Virtual Assistant for Hiring Last-Mile Workforce
Submitted by Piyush Makhija (@piyushmakhija) on Saturday, 29 September 2018
Logistics companies, both old and new, have invested heavily in building an efficient frontline workforce to provide swift and convinient services to their users. Timely delivery is often a critical deciding factor for the ever-impatient customers to choose service A over service B. Hence, operations/logistic team is the key enabler here.
The attrition rate in large frontline teams is high, close to 75 percent annually. Yet most companies have aggressive growth targets, necessitating recruitment of high volumes of workers constantly. High-growth companies in this domain like Zomato and Swiggy, which are trying to grow by 50-60 percent by the end of 2018, need to recruit tens of thousands of delivery boys every month.
At Vahan, we have developed an AI-driven virtual assistant that helps logistics companies scale and automate their hiring process by leveraging the common addiction of messaging applications like WhatsApp and FB messenger.

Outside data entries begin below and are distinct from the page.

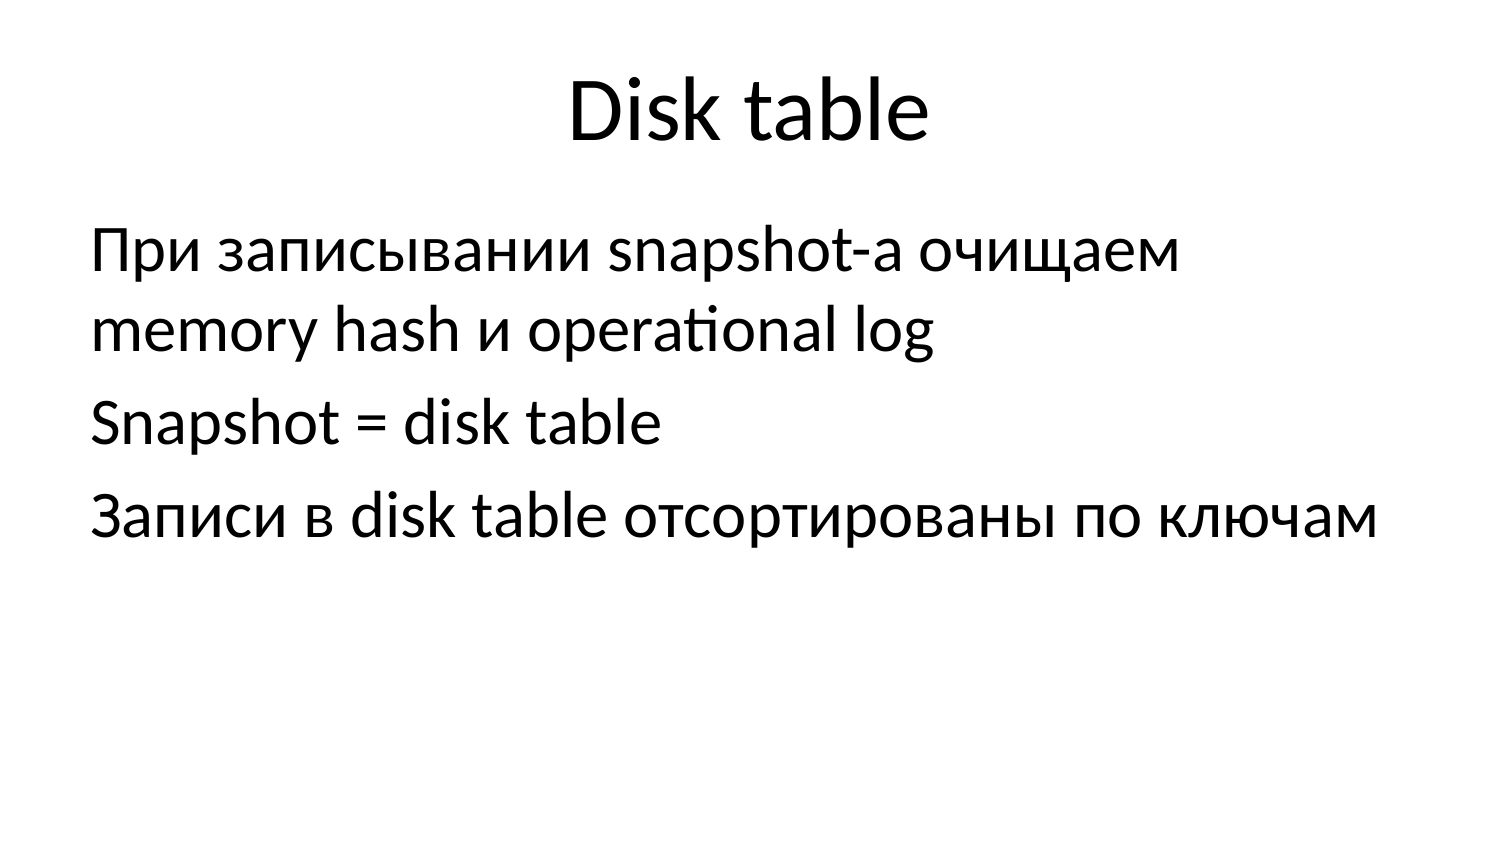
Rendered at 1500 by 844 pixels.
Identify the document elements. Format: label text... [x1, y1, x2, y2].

title Disk table [75, 33, 1425, 175]
list При записывании snapshot-а очищаем memory hash и operational log Snapshot = disk table Записи в disk table отсортированы по ключам [75, 196, 1425, 754]
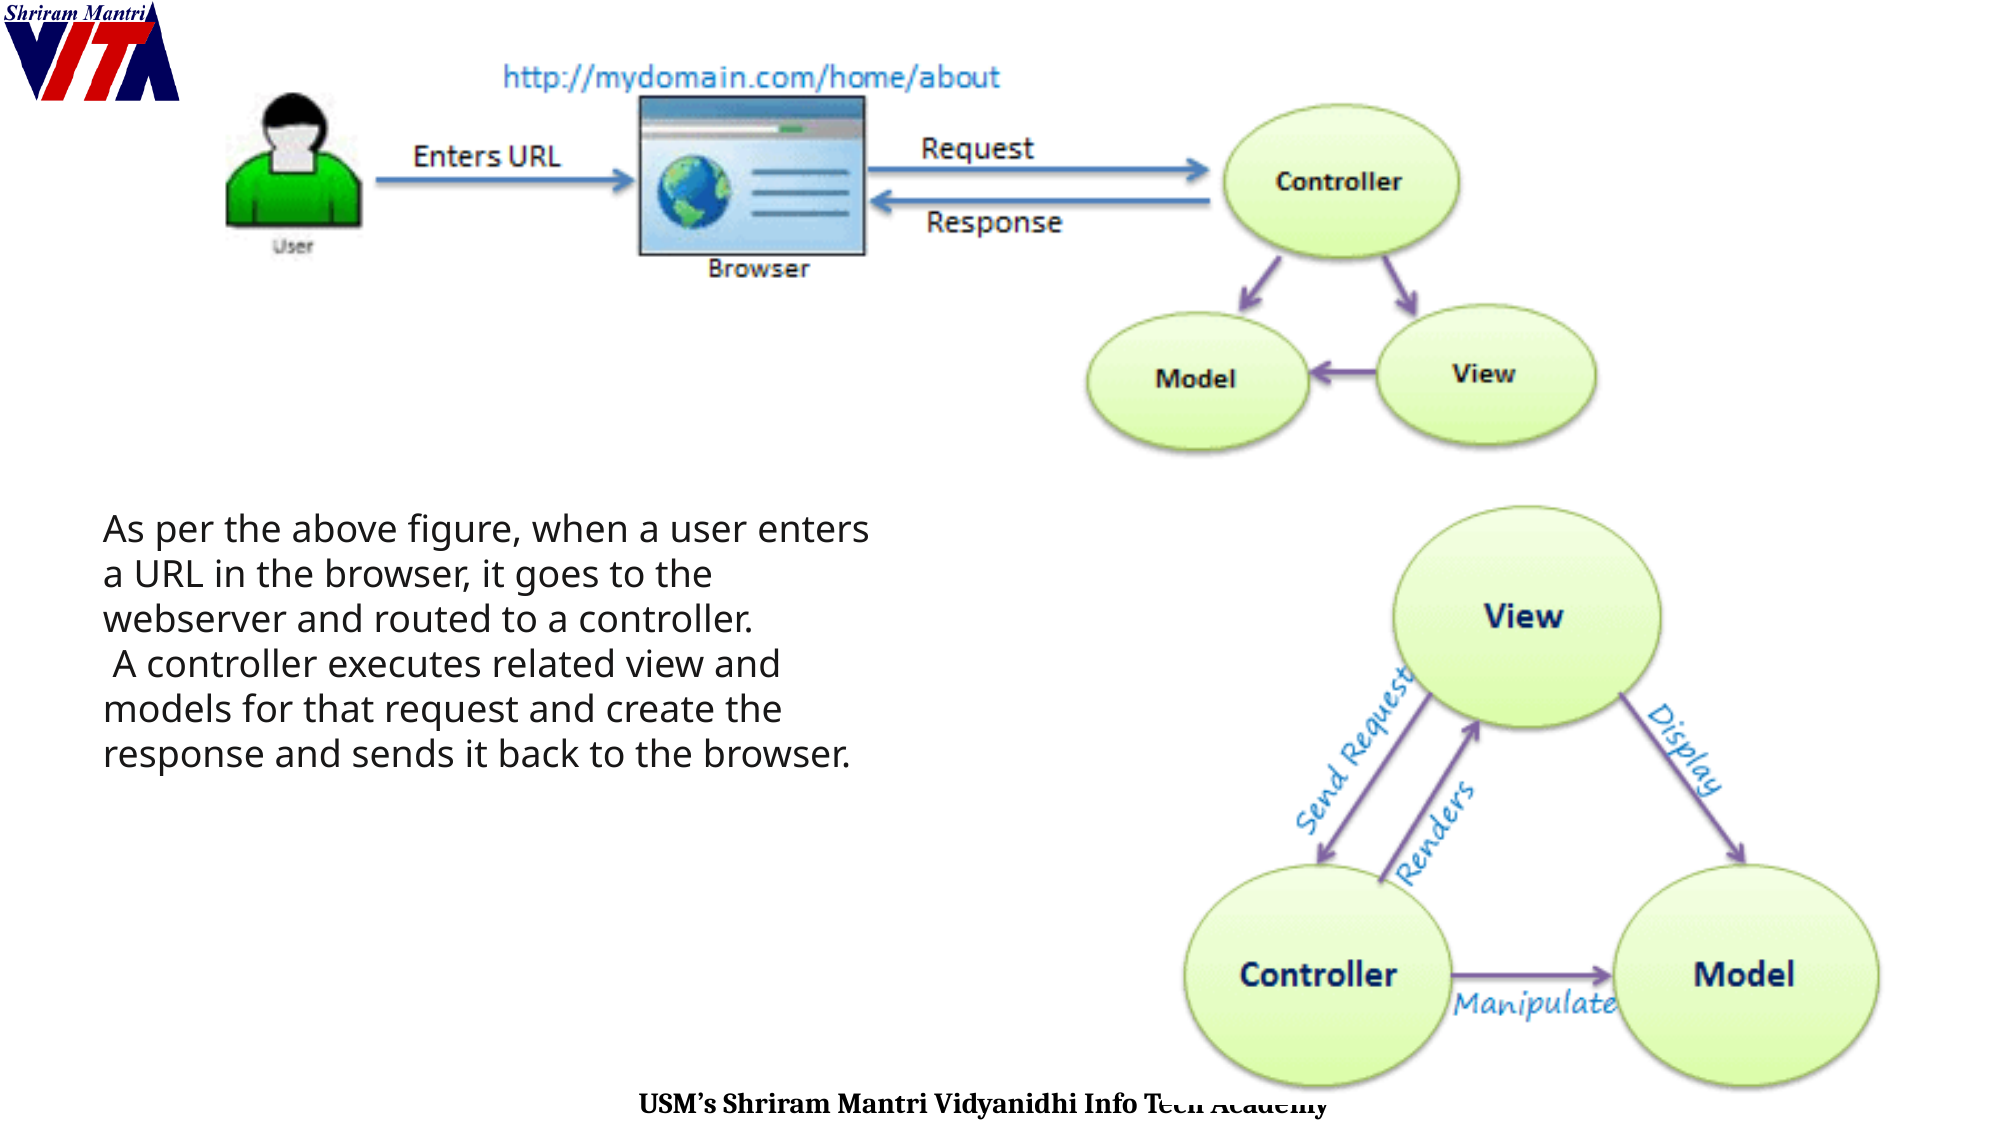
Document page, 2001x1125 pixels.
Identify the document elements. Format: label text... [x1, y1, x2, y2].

picture [1161, 497, 1899, 1105]
picture [0, 0, 197, 121]
text_box As per the above figure, when a user enters a URL in the browser, it goes to the webserver and routed to a controller. A controller executes related view and models for that request and create the response and sends it back to the browser. [88, 497, 903, 783]
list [182, 20, 1624, 470]
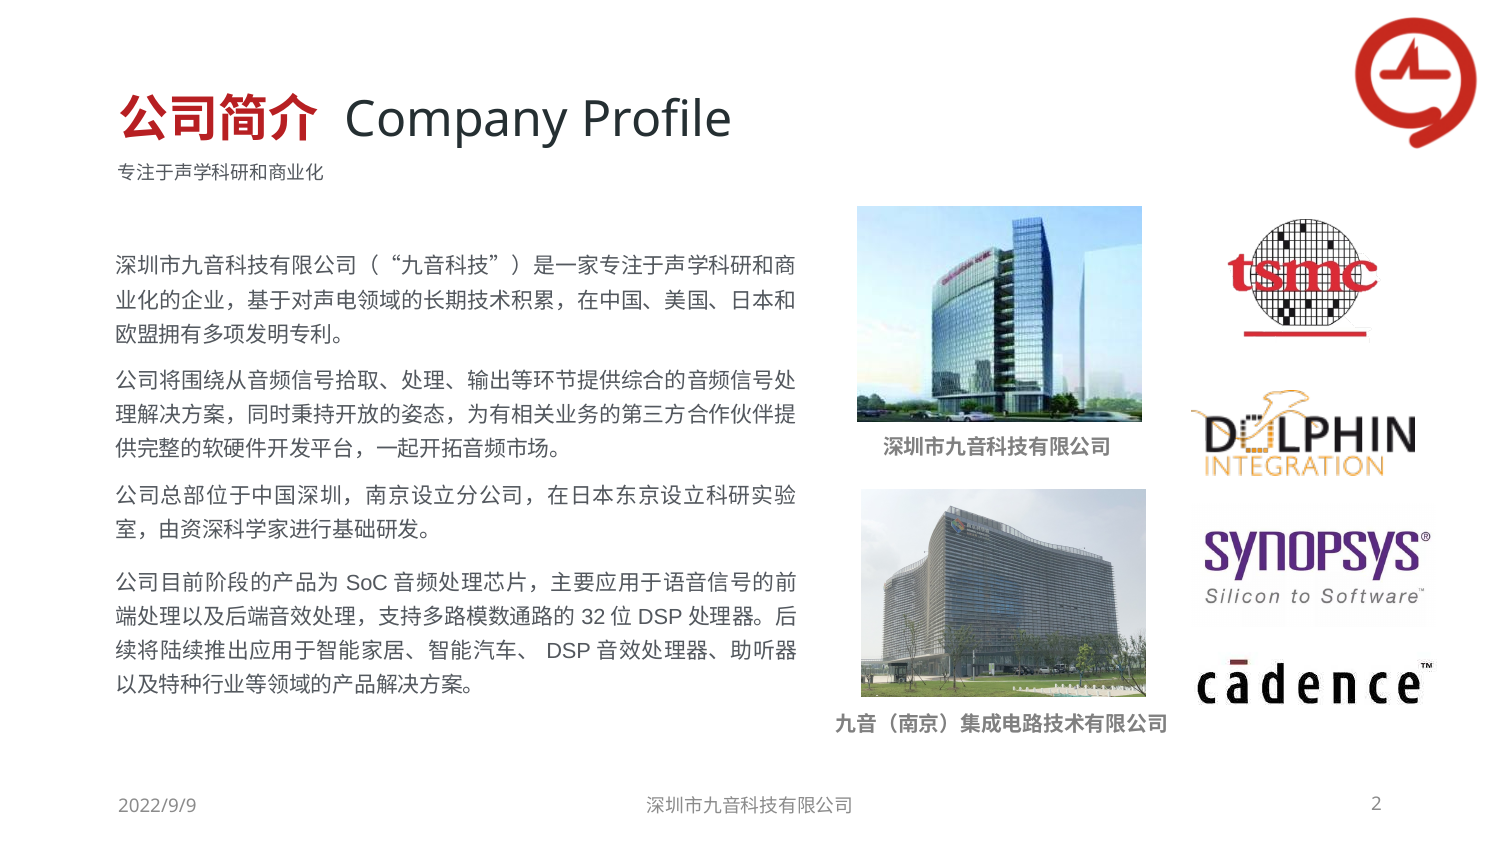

In this talk, I will cover in detail how we developed a complete data collection and natural language processing pipeline for indian languages and built a chatbot over Whatsapp which is currently connecting companies like Dunzo, Dominos & Ecom Express with potential frontline workers and fulfiling the hiring requirements of this industry in a scalable and autonomous fashion.
- Introduction to the High volume Recruitment problem
- Breakdown of the problem in terms of technical challenges
- Natural Language Processing Pipeline
- Building a data collection pipeline
- Handling Variability in Data
- Understanding User Needs
- Edge Cases
- Performance and Evaluation
- The Road Ahead
Basic Knowledge of Machine Learning and Natural Language Processing is required to understand the contents of the talk
Piyush is a graduate from Georgia Institute of Techonology and is currently working as an NLP Engineer at vahan.ai. After passing out from IITR with a Bachelors in ECE, he started out his career as a 4G protocol engineer but soon got attracted towards the fast growing ML/AI domain. Over time he switched over to this domain and, after some exploration, found his interest in working with vernacular languages.
When he is not at work, he spends his time focussing on fitness and honing his skills with the guitar.